» **Texte source**:
^^^^^^^^

Le huitième jour de notre périple, il se mit à pleuvoir averse et en quelques heures nous fûmes trempés jusqu’aux os. Cela rendit notre voyage encore plus pénible. Le dixième jour, nous nous retrouvâmes entièrement démunis de provisions et incapables de savoir où nous en procurer. Nous décidâmes finalement de nous arrêter dans une ferme et d’essayer d’obtenir à manger. Nous nous dirigeâmes aussitôt vers une maison et demandâmes de la nourriture. Nous fûmes traités avec beaucoup de gentillesse et reçûmes non seulement à manger mais des provisions à emporter. On nous conseilla de voyager le jour et de nous reposer la nuit. Comme nous nous trouvions à environ cent cinquante miles de Saint-Louis, nous jugeâmes que nous serions en sécurité en voyageant dans la journée et ne repartîmes que le lendemain. Ce jour-là, nous progressâmes en pays très peuplé et traversâmes un petit village. Nous fuyions une terre d’oppression mais notre cœur s’y trouvait encore. Nous laissions derrière nous ma chère sœur et deux frères bien aimés et l’idée de les abandonner et de les quitter pour toujours nous attristait. Malgré toute la dépression dans mon cœur, la perspective d’être libre un jour et maître de mon corps me regonflait et faisait bondir mon cœur de joie. Je venais de dire à ma mère que je chercherais du travail dès que nous aurions atteint le Canada, que je comptais acheter une petite ferme et gagner assez d’argent pour racheter ma sœur et mes frères, et que nous serions heureux dans notre propre FOYER LIBRE, lorsque trois hommes s’approchèrent à cheval et nous ordonnèrent de faire halte.

^^^^^^^^

Enregistrements issus d'une collection de données

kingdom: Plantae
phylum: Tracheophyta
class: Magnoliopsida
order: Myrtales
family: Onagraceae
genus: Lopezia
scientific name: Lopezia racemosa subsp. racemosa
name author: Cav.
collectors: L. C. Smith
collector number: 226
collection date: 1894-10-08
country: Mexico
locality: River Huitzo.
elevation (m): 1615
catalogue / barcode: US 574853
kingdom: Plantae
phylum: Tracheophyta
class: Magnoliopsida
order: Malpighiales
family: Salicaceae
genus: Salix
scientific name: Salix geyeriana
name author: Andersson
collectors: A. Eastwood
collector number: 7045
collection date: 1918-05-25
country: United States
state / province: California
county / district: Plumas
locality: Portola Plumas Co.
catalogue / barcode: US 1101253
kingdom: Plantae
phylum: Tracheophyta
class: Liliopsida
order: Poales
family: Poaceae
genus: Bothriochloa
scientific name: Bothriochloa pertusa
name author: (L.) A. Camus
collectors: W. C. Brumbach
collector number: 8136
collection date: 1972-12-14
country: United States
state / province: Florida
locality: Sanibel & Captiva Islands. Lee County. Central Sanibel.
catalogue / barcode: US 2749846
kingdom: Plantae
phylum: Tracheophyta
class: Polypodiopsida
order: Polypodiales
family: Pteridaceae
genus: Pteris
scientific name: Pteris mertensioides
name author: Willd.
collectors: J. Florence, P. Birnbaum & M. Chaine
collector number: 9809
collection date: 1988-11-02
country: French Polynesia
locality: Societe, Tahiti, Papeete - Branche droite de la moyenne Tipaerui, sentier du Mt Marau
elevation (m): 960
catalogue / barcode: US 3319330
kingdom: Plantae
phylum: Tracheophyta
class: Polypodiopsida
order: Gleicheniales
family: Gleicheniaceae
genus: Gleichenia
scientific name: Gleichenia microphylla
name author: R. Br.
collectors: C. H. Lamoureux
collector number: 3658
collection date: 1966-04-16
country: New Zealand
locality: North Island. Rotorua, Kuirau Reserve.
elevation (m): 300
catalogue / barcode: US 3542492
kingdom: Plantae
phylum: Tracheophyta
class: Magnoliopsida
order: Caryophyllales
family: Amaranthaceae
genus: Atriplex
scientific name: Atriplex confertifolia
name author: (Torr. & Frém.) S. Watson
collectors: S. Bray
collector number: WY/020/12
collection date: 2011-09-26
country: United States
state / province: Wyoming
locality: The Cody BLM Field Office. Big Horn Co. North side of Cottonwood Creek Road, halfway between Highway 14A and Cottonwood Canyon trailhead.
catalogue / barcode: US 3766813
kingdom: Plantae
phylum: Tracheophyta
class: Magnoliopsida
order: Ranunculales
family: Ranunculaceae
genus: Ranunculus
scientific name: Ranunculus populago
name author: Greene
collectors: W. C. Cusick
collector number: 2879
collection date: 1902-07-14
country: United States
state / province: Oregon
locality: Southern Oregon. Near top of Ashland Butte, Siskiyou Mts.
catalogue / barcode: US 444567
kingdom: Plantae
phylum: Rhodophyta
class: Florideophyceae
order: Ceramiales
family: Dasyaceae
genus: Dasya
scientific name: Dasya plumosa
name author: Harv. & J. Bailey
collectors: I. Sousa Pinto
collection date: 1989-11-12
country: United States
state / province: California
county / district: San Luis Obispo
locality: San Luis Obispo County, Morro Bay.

^^^^^^^^

» **Objectif visé**:
Répondez, s'il vous plaît, à ces questions sur le texte source :
1. Quel jour du périple la pluie se mit-elle à tomber à verse ?
2. À environ quelle distance de Saint-Louis les voyageurs se trouvaient-ils quand ils jugèrent pouvoir voyager de jour sans danger ?
3. Combien d'hommes à cheval s'approchèrent et leur ordonnèrent de faire halte ?
Les enregistrements n'interviennent pas dans ce travail.

» **Corrigé**:
1. Le huitième jour.
2. À environ cent cinquante miles.
3. Trois.